* _Extracted data_:
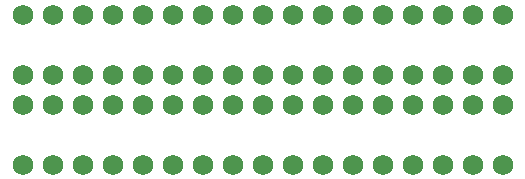
<source format=gts>
G75*
G70*
%OFA0B0*%
%FSLAX24Y24*%
%IPPOS*%
%LPD*%
%AMOC8*
5,1,8,0,0,1.08239X$1,22.5*
%
%ADD10C,0.0680*%
D10*
X002125Y000630D03*
X003125Y000630D03*
X004125Y000630D03*
X005125Y000630D03*
X006125Y000630D03*
X007125Y000630D03*
X008125Y000630D03*
X009125Y000630D03*
X010125Y000630D03*
X011125Y000630D03*
X012125Y000630D03*
X013125Y000630D03*
X014125Y000630D03*
X015125Y000630D03*
X016125Y000630D03*
X017125Y000630D03*
X018125Y000630D03*
X018125Y002630D03*
X017125Y002630D03*
X016125Y002630D03*
X015125Y002630D03*
X014125Y002630D03*
X013125Y002630D03*
X012125Y002630D03*
X011125Y002630D03*
X010125Y002630D03*
X009125Y002630D03*
X008125Y002630D03*
X007125Y002630D03*
X006125Y002630D03*
X005125Y002630D03*
X004125Y002630D03*
X003125Y002630D03*
X002125Y002630D03*
X002125Y003630D03*
X003125Y003630D03*
X004125Y003630D03*
X005125Y003630D03*
X006125Y003630D03*
X007125Y003630D03*
X008125Y003630D03*
X009125Y003630D03*
X010125Y003630D03*
X011125Y003630D03*
X012125Y003630D03*
X013125Y003630D03*
X014125Y003630D03*
X015125Y003630D03*
X016125Y003630D03*
X017125Y003630D03*
X018125Y003630D03*
X018125Y005630D03*
X017125Y005630D03*
X016125Y005630D03*
X015125Y005630D03*
X014125Y005630D03*
X013125Y005630D03*
X012125Y005630D03*
X011125Y005630D03*
X010125Y005630D03*
X009125Y005630D03*
X008125Y005630D03*
X007125Y005630D03*
X006125Y005630D03*
X005125Y005630D03*
X004125Y005630D03*
X003125Y005630D03*
X002125Y005630D03*
M02*

</source>
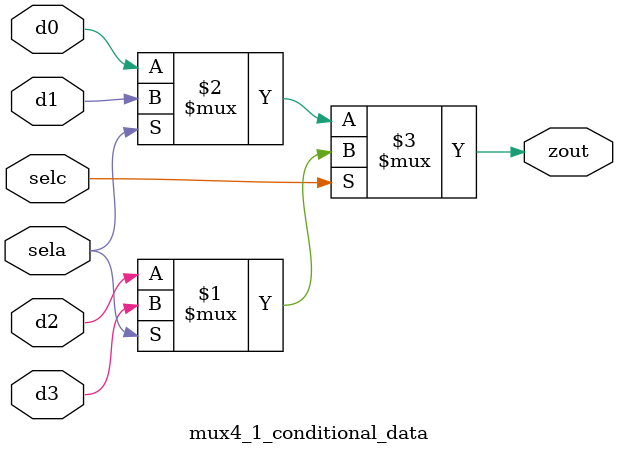
<source format=v>
module mux4_1_conditional_data(zout,d0,d1,d2,d3,sela,selc);
 output zout;
 input d0,d1,d2,d3,sela,selc;

 assign zout = selc?(sela?d3:d2):(sela?d1:d0);
endmodule
</source>
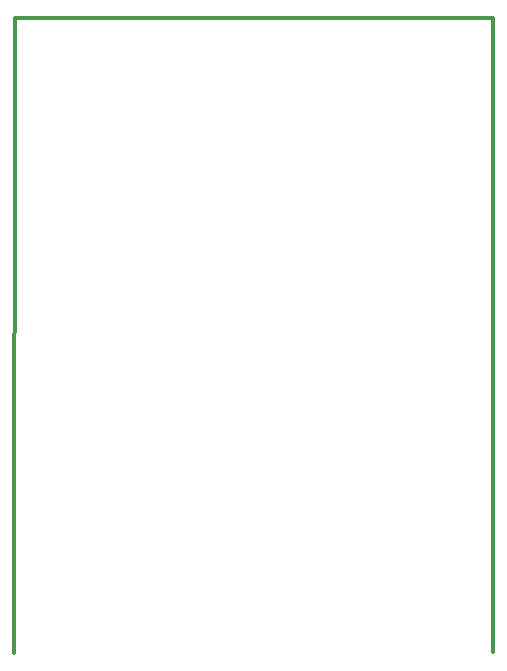
<source format=gbr>
%FSLAX34Y34*%
%MOMM*%
%LNOUTLINE*%
G71*
G01*
%ADD10C,0.300*%
%LPD*%
G54D10*
X-407064Y543D02*
X-405873Y538308D01*
G54D10*
X-405873Y538308D02*
X-1458Y538705D01*
G54D10*
X-1097Y1333D02*
X-1458Y538705D01*
M02*

</source>
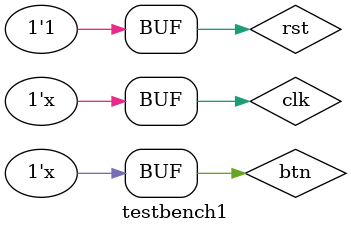
<source format=v>
`timescale 10ns / 100ps


module testbench1();
    
reg clk, rst, btn;

wire [7:0] seg_data;
wire [7:0] seg_sel;

seg_array sa(clk, rst, btn, seg_data, seg_sel);

initial  begin
    clk = 0;
    rst = 0;
    btn = 0;
    #4 rst = 1;  
    
end

always begin
    #2 clk <= ~clk;
    btn <= ~btn;
end

endmodule
</source>
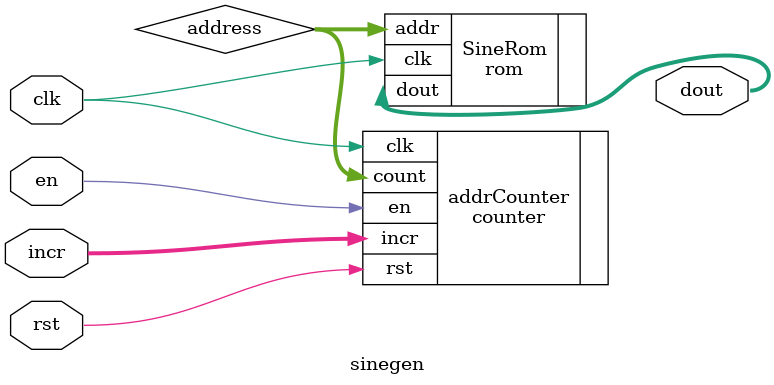
<source format=sv>
module sinegen #(
    parameter A_WIDTH = 8, 
              D_WIDTH = 8
)(
    input logic clk, rst, en,
    input logic [D_WIDTH-1:0] incr,
    output logic [D_WIDTH-1:0] dout
);

    logic [A_WIDTH-1:0] address;

counter addrCounter(
    .clk(clk),
    .rst(rst),
    .en(en),
    .incr(incr),
    .count(address)
);


rom SineRom(
    .clk (clk),
    .addr(address),
    .dout(dout)
);



endmodule

</source>
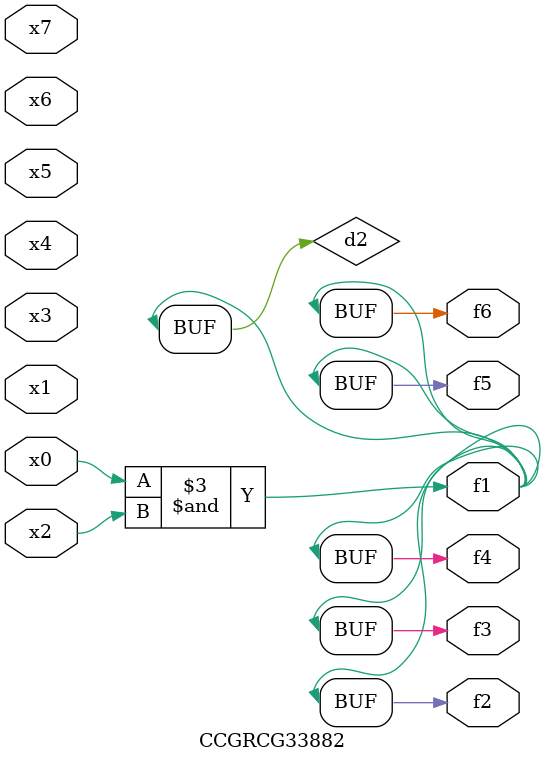
<source format=v>
module CCGRCG33882(
	input x0, x1, x2, x3, x4, x5, x6, x7,
	output f1, f2, f3, f4, f5, f6
);

	wire d1, d2;

	nor (d1, x3, x6);
	and (d2, x0, x2);
	assign f1 = d2;
	assign f2 = d2;
	assign f3 = d2;
	assign f4 = d2;
	assign f5 = d2;
	assign f6 = d2;
endmodule

</source>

* _Problem to solve_: The reply should hold every entry above, given again exactly, but not a single picture.

* _Task answer_:
<source format=gts>
G75*
G70*
%OFA0B0*%
%FSLAX24Y24*%
%IPPOS*%
%LPD*%
%AMOC8*
5,1,8,0,0,1.08239X$1,22.5*
%
%ADD10C,0.0680*%
D10*
X002125Y000630D03*
X003125Y000630D03*
X004125Y000630D03*
X005125Y000630D03*
X006125Y000630D03*
X007125Y000630D03*
X008125Y000630D03*
X009125Y000630D03*
X010125Y000630D03*
X011125Y000630D03*
X012125Y000630D03*
X013125Y000630D03*
X014125Y000630D03*
X015125Y000630D03*
X016125Y000630D03*
X017125Y000630D03*
X018125Y000630D03*
X018125Y002630D03*
X017125Y002630D03*
X016125Y002630D03*
X015125Y002630D03*
X014125Y002630D03*
X013125Y002630D03*
X012125Y002630D03*
X011125Y002630D03*
X010125Y002630D03*
X009125Y002630D03*
X008125Y002630D03*
X007125Y002630D03*
X006125Y002630D03*
X005125Y002630D03*
X004125Y002630D03*
X003125Y002630D03*
X002125Y002630D03*
X002125Y003630D03*
X003125Y003630D03*
X004125Y003630D03*
X005125Y003630D03*
X006125Y003630D03*
X007125Y003630D03*
X008125Y003630D03*
X009125Y003630D03*
X010125Y003630D03*
X011125Y003630D03*
X012125Y003630D03*
X013125Y003630D03*
X014125Y003630D03*
X015125Y003630D03*
X016125Y003630D03*
X017125Y003630D03*
X018125Y003630D03*
X018125Y005630D03*
X017125Y005630D03*
X016125Y005630D03*
X015125Y005630D03*
X014125Y005630D03*
X013125Y005630D03*
X012125Y005630D03*
X011125Y005630D03*
X010125Y005630D03*
X009125Y005630D03*
X008125Y005630D03*
X007125Y005630D03*
X006125Y005630D03*
X005125Y005630D03*
X004125Y005630D03*
X003125Y005630D03*
X002125Y005630D03*
M02*

</source>
<source format=v>
module mux4_1_conditional_data(zout,d0,d1,d2,d3,sela,selc);
 output zout;
 input d0,d1,d2,d3,sela,selc;

 assign zout = selc?(sela?d3:d2):(sela?d1:d0);
endmodule
</source>
<source format=gbr>
%FSLAX34Y34*%
%MOMM*%
%LNOUTLINE*%
G71*
G01*
%ADD10C,0.300*%
%LPD*%
G54D10*
X-407064Y543D02*
X-405873Y538308D01*
G54D10*
X-405873Y538308D02*
X-1458Y538705D01*
G54D10*
X-1097Y1333D02*
X-1458Y538705D01*
M02*

</source>
<source format=v>
`timescale 10ns / 100ps


module testbench1();
    
reg clk, rst, btn;

wire [7:0] seg_data;
wire [7:0] seg_sel;

seg_array sa(clk, rst, btn, seg_data, seg_sel);

initial  begin
    clk = 0;
    rst = 0;
    btn = 0;
    #4 rst = 1;  
    
end

always begin
    #2 clk <= ~clk;
    btn <= ~btn;
end

endmodule
</source>
<source format=sv>
module sinegen #(
    parameter A_WIDTH = 8, 
              D_WIDTH = 8
)(
    input logic clk, rst, en,
    input logic [D_WIDTH-1:0] incr,
    output logic [D_WIDTH-1:0] dout
);

    logic [A_WIDTH-1:0] address;

counter addrCounter(
    .clk(clk),
    .rst(rst),
    .en(en),
    .incr(incr),
    .count(address)
);


rom SineRom(
    .clk (clk),
    .addr(address),
    .dout(dout)
);



endmodule

</source>
<source format=v>
module CCGRCG33882(
	input x0, x1, x2, x3, x4, x5, x6, x7,
	output f1, f2, f3, f4, f5, f6
);

	wire d1, d2;

	nor (d1, x3, x6);
	and (d2, x0, x2);
	assign f1 = d2;
	assign f2 = d2;
	assign f3 = d2;
	assign f4 = d2;
	assign f5 = d2;
	assign f6 = d2;
endmodule

</source>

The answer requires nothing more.